はたまた、俺がこのふざけた状況に順応し始めているだけか。

 

あれ程俺を殴り殺した肥満体の獣も、一対一ならほぼ問題は無かった。振り回される拳と石像を離れて避け、振り切ったその瞬間に頭を潰せばそれで終わる。突進して来たならば___

 

ばん、と吐き出された銃弾が奴の胸を捉え、動きを止め、既に走り始めていた脚がバランスを失って膝を突く。その隙を逃さず傷の付いた腹に腕を突き込み、肉と臓腑を掻き回し、引き摺り出した。

 

___こうすれば、いい。

 

腸を垂れ、血を吐き散らし、だがそれでも息のある獣に短銃で止めを刺しつつ辺りを見渡せば……、あぁ、あった。鉄柵の扉だ。

 

短い梯子を越え、レバーを引く。それだけで鉄柵は簡単に開いた。

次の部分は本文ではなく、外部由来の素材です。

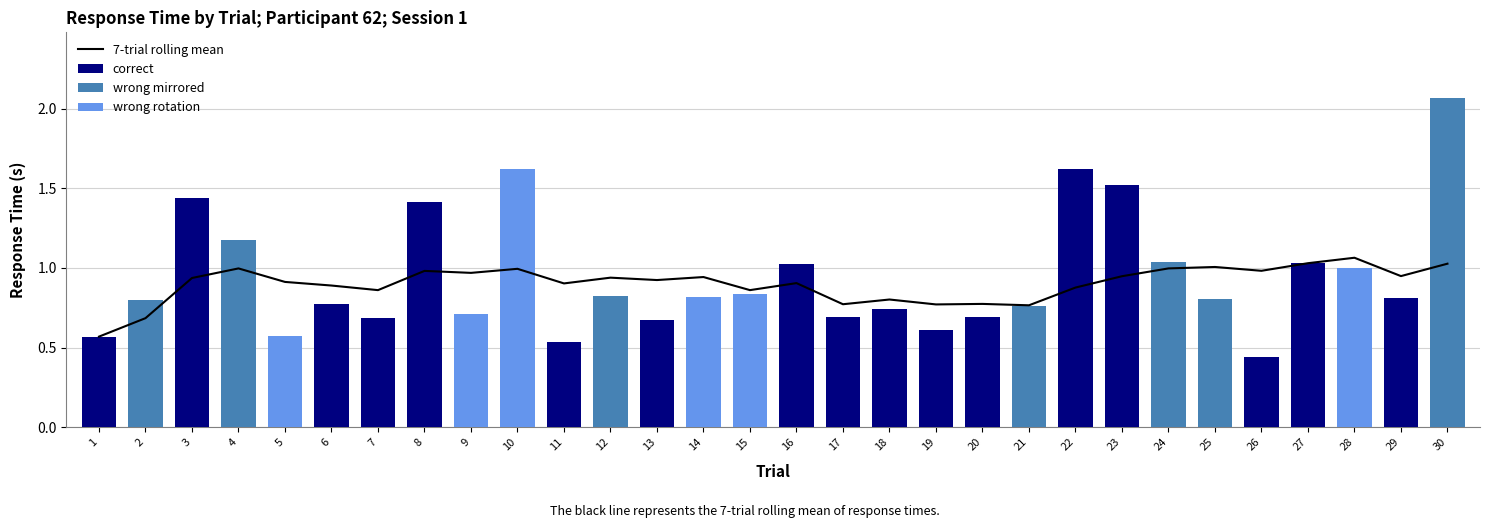

What is the sum of the values at 28 and 9?

2.0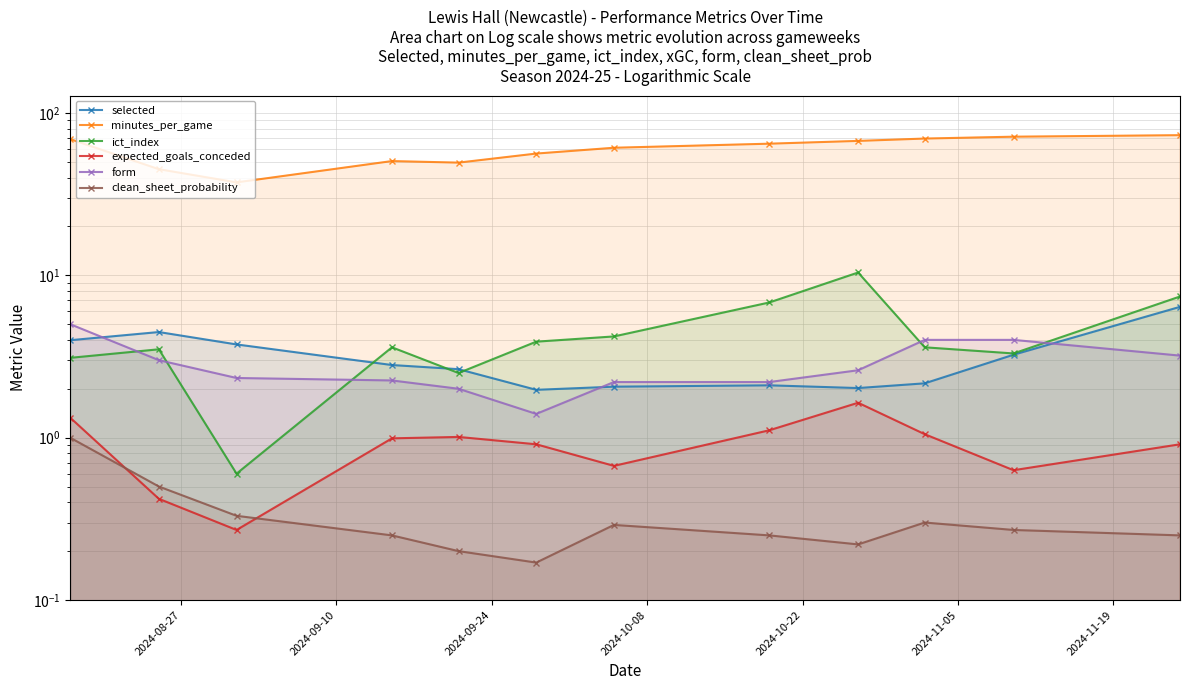

What is the minimum value shown in the chart?

0.2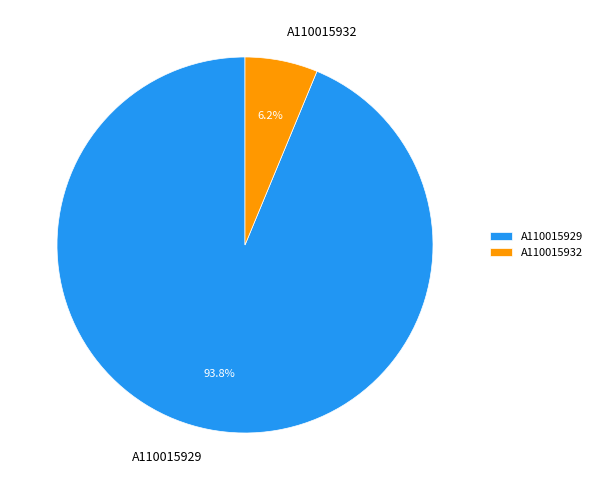

Between A110015929 and A110015932, which is larger?

A110015929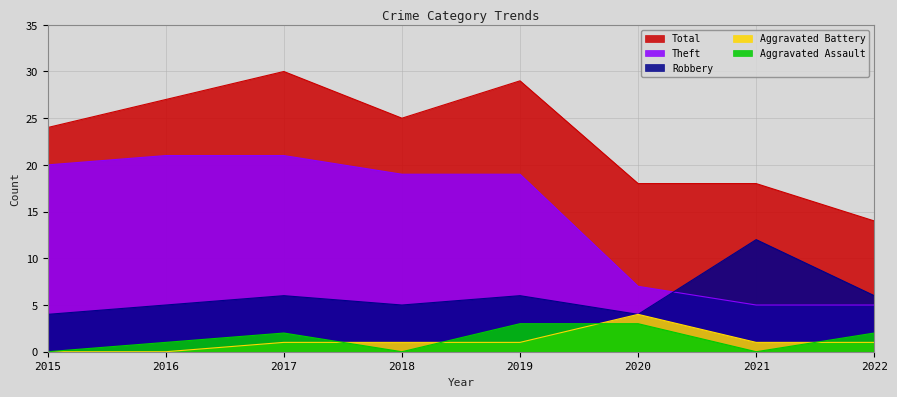

True or false: Aggravated Battery and Total cross at least once.

False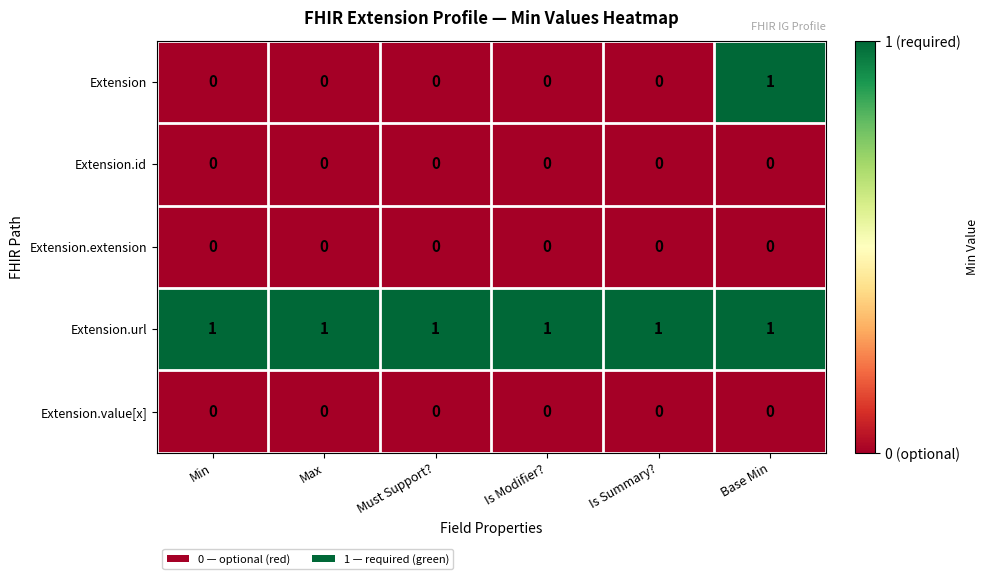

True or false: Extension.id has a value of 0 at Is Modifier?.

True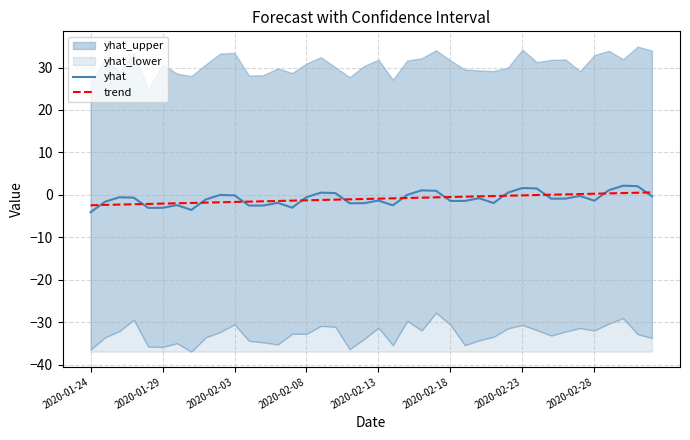

How many values in the yhat series are below 0?

30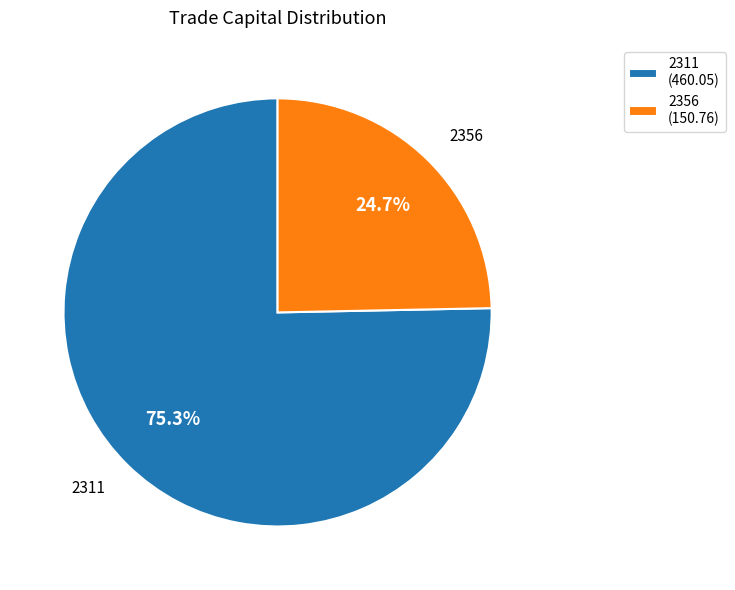

Is it true that 2356 is 32% of the pie?

False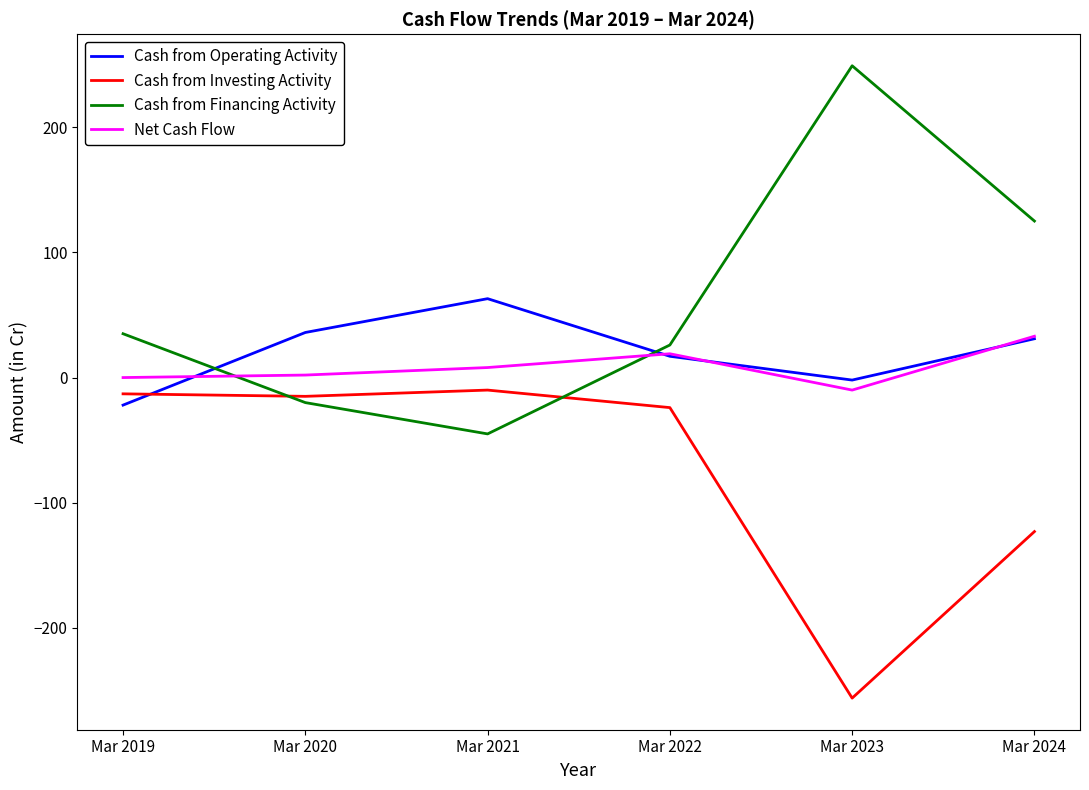

How many series are shown in this chart?

4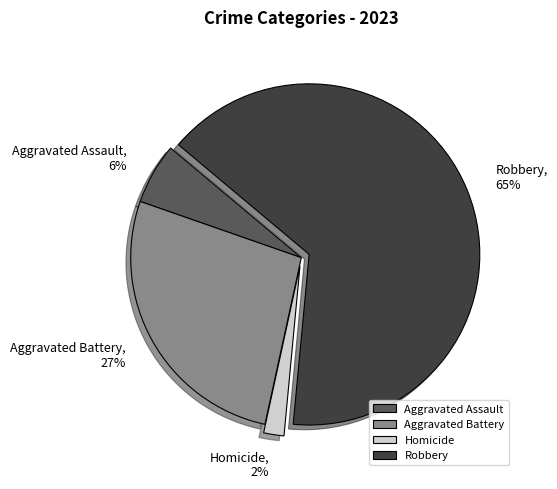

To the nearest percent, what is the difference between the Aggravated Battery and Aggravated Assault slice percentages?

21%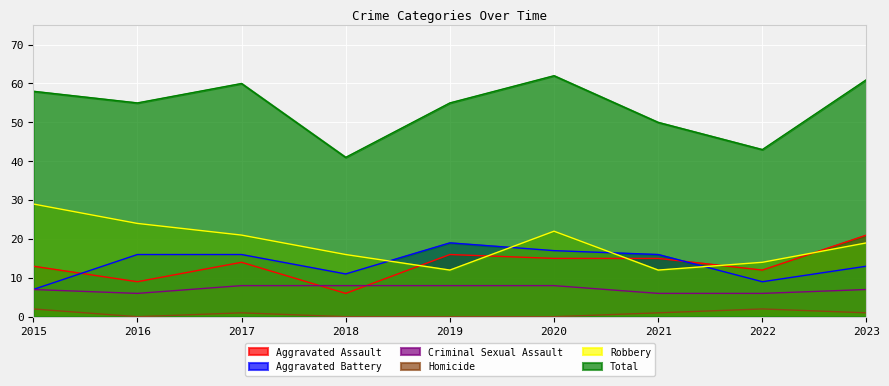

What is the maximum value shown in the chart?

62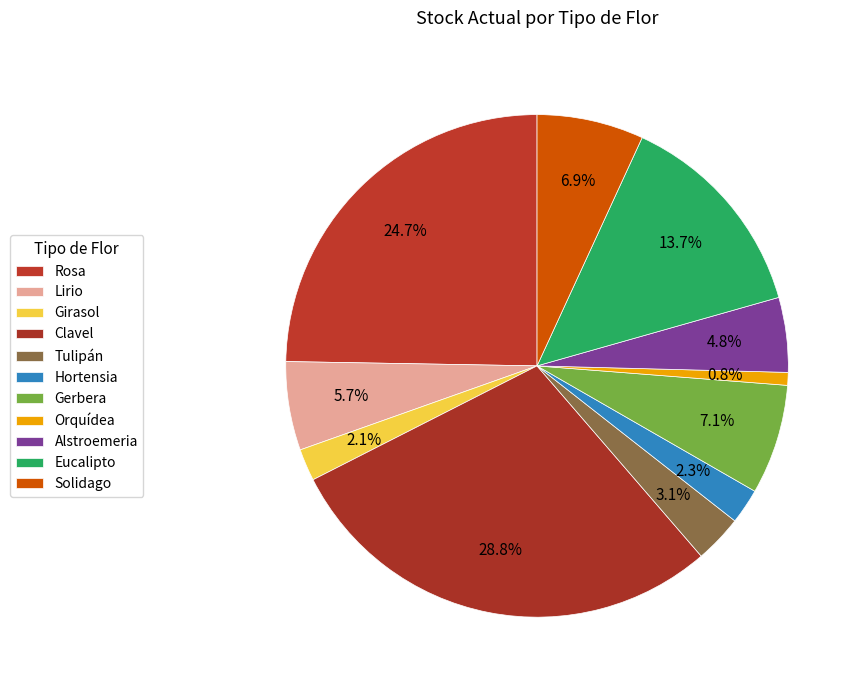

True or false: Girasol accounts for 11% of the total.

False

その先にはあの大きな門、斧持ちの大男から逃げ込んだあの場所に戻ってきたようだ。

 

 

「これで一つ目……、そう言えばギルバートの家にも有ったな、道を教えて貰うか……?」

「あなた、だぁれ?」

 

 

突然聞こえた声に思わず身構える。まだ幼い少女の声、鳴禽のようなそれが、すぐ近くの窓から聞こえてくるのだ。

 

 

「知らない声、でも、何だか懐かしい臭いもするの。 もしかして、獣狩りの人かな?」

「……あぁ、そうだ」

「良かった、やっぱり貴方、狩人なのね! だったらお願い、お母さんを探して欲しいの」

「どうして、一緒にいるんじゃないのか?」

「ううん……、獣狩りの夜だから、お父さんを探すんだって……それからずっと帰ってこない…………」

 

 

金網に覆われた窓の奥で、少女の声が湿る。

 

 

「私ずっと……でも、寂しくって……」

「……そうか」

 

 

こうあっては断る事など出来そうになかった。

やめておけ、徒労だ、こんな状況で女一人、生きていられる筈が無いという思考を押さえつけ、窓に映る影に目線を合わせる。

 

 

「分かった。俺が探してくる」

「……本当?」

「本当だとも。俺は狩人だ、人の役に立つのが狩人だろう」

「……ありがとう、獣狩りの人! ええと、お母さん、真っ赤な宝石のブローチをしてるんだ。すっごい大きくて綺麗なんだから、きっとすぐに分かると思う。 それで、それでね、お母さんを見つけたら、このオルゴールを渡して欲しいの」

 

 

ガラッ、と窓が開き、銀色の髪の少女が小さな箱を差し出す。血塗れの俺に少し驚いたようだったが、青い眼に溢れんばかりの輝きを湛えてそれを俺の手に握らせた。

 

 

「これは?」

「お父さんの好きな、思い出の曲なんだって。 もし、私たちのことを忘れちゃっても、この曲を聴けば思い出す筈だって」

「いいのか?大事な物だろうに」

「大丈夫、本当はお母さんが持って探しにいく筈だったから!……それなのに忘れていくなんて、おっちょこちょいなお母さんだよね」

 

 

呆れたように頬を膨らませる姿に、思わず笑ってしまう。オルゴールを懐にしまい、マスクをずり下げて口を開いた。

 

 

「よし分かった、君の父さんと母さんは、俺が探してくるよ、任せてくれ」

「うん、本当にありがとう、獣狩りの人!」

 

 

黄色い声を背にその場から離れようとして、ふと思い至って振り返る。